This is an extraordinarily complex film about a protagonist, Maggie Hardin (Greta Gerwig), who views herself as an honest person who feels she deals with life ethically.

Unsuccessful in love and in her 30s, she wants a baby, so chooses an old college chum, Guy (Travis Fimmel), as a sperm donor. Alas, she then meets John Harding (Ethan Hawke, no stranger to films about infidelity), falls for him and, offscreen, apparently induces him to leave his wife, Georgette (Julianne Moore), and marries him. We don’t see that because the film suddenly jumps forward two years when we see Maggie and John married with one child of hers and caring for John’s children, too. But Maggie is immune to feelings of guilt or thoughts that breaking up a marriage isn’t exactly “ethical.” One thing she is, is comfortable in her own skin and completely willing to do anything that will make her happy.

However, when her marriage doesn’t seem to be working out to her satisfaction, she then goes on to meet Georgette and things progress from there.

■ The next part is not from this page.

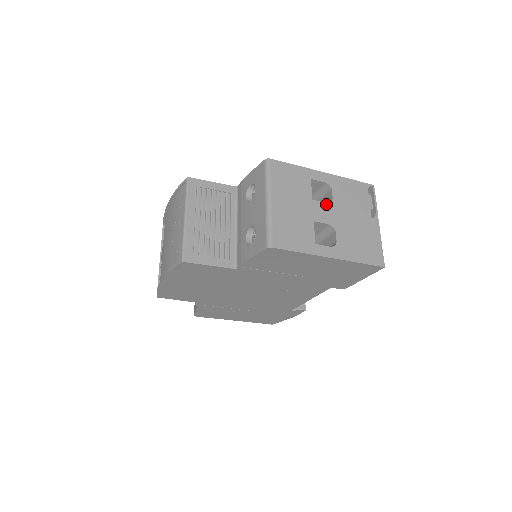
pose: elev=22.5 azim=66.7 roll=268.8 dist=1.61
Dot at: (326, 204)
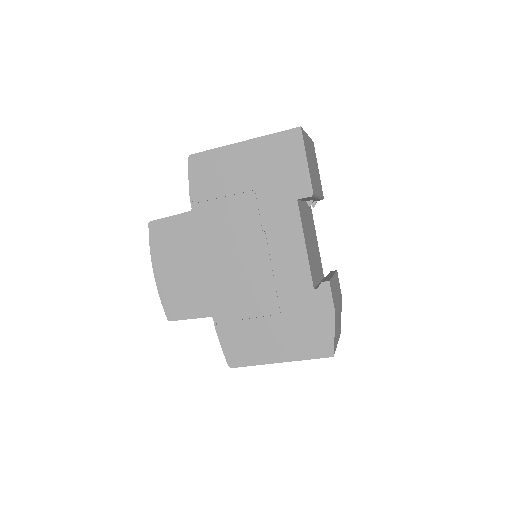
Dot at: occluded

The script is witty and the acting very good. As it progresses to its not unexpected denouement (if you’ve been paying attention), we also learn that she has been less than honest in other things, too. Ah, that’s what makes her such an intriguing character. Who was it who said that women are inscrutable?

Writer/director Rebecca Miller has shrewdly painted Georgette as appearing to be a controlling, manipulative person as a contrast to Maggie who appears to be just the opposite. But at the end we realize that things and people are often not what they appear to be.